Another reason for going to India is that many youth are not able to secure admission to a good college here, and hence their chances for getting into medical school will be limited. This is really a sad reason to go to an Indian medical school.

American citizens going abroad for medical education are automatically stigmatized and considered of a lower caliber in the minds of many a residency program director. More importantly, what message does this send to our youth? Do we really want to convey the idea that if you can't cut it here go into exile and try to beat the system? When we Indians pride ourselves on our academic achievements, this is the height of hypocrisy.

Learning is achieved not by trying to cheat the system, but by perseverance, dedication, and redoubling one's efforts; otherwise, we end up cheating ourselves.

Many Indian parents like to think that sending their children to India for higher education will inculcate culture and preserve Indian heritage in their offspring. They forget that culture is preserved less outside than in the home. Indian parents who think that sending their children to India will shield them from "negative Western influences" delude themselves: these influences are just are present in Bangalore or Bombay as they are in New York.

A home and a family that truly preserves and promotes Indian culture are a better barrier against the tide of temptation and a better medium to transmit one's heritage. Parents who send kids to India for this reason do a disservice by not addressing their failure to pass on Indian traditions and philosophy.

Also of great concern is that, all too often, the parents of these students insist on them becoming doctors. Many of them find themselves in a poor academic position due to a lack of discipline in their studies, a trait that has as much to do with parental upbringing as with anything else.
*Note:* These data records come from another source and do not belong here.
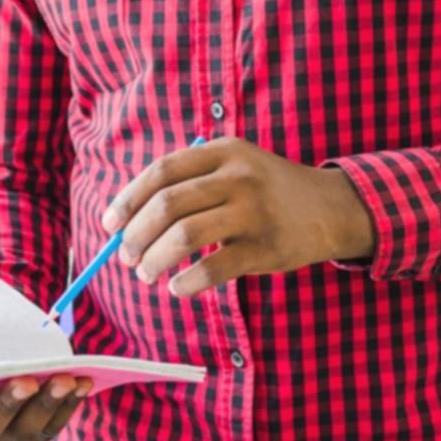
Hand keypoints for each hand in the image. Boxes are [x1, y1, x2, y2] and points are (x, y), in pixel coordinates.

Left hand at [103, 136, 374, 296]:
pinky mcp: (267, 247)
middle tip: (124, 256)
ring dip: (156, 260)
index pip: (162, 171)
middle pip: (168, 205)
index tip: (109, 224)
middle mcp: (238, 176)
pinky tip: (178, 289)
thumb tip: (128, 222)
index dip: (129, 199)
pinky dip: (188, 282)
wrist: (331, 208)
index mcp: (223, 151)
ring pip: (186, 236)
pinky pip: (215, 268)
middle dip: (136, 235)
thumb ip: (189, 185)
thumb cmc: (265, 191)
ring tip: (146, 274)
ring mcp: (254, 211)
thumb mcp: (233, 168)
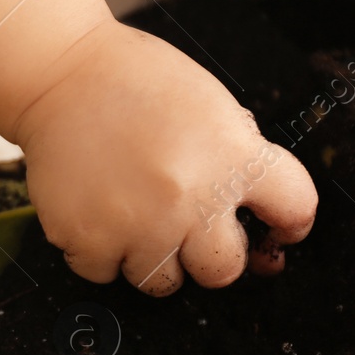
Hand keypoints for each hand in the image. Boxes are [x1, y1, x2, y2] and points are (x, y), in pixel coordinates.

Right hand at [13, 20, 317, 295]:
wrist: (59, 73)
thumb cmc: (135, 82)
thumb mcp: (210, 106)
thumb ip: (235, 158)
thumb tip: (250, 212)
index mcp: (233, 157)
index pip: (295, 210)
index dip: (288, 224)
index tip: (274, 229)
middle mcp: (192, 199)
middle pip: (223, 270)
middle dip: (208, 254)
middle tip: (185, 227)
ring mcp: (138, 225)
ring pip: (162, 282)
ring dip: (151, 255)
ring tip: (131, 214)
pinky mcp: (88, 238)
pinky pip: (104, 273)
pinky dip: (100, 251)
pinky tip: (96, 211)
It is a tragic irony that parents who, for whatever reason, did not instill discipline at the appropriate time turn around and almost force their children into career paths that are counterproductive in the long run.

It is time that the Indian community is frank with itself: NRI students go to India for medical education to save time, cost, parents' desire for cultural preservation, and their inability to get into medical school here.

But Indian Americans should take pride in their achievements and build their education and themselves on the shores of the land where they are going to live. No one wins when young Indian Americans are sent to India for their medical studies, except perhaps the corrupt administrators of donation colleges. This trend is bad for Indian education, American medicine, and especially the students who follow it. Sending youth back to India for medical education is a lose-lose-lose proposition.

Balamuralikrishna Ambati was 17 when he became a doctor, the youngest person to get a medical degree. His brother Jayakrishna Ambati was 21 when he received his medical degree. Both graduated from American medical schools.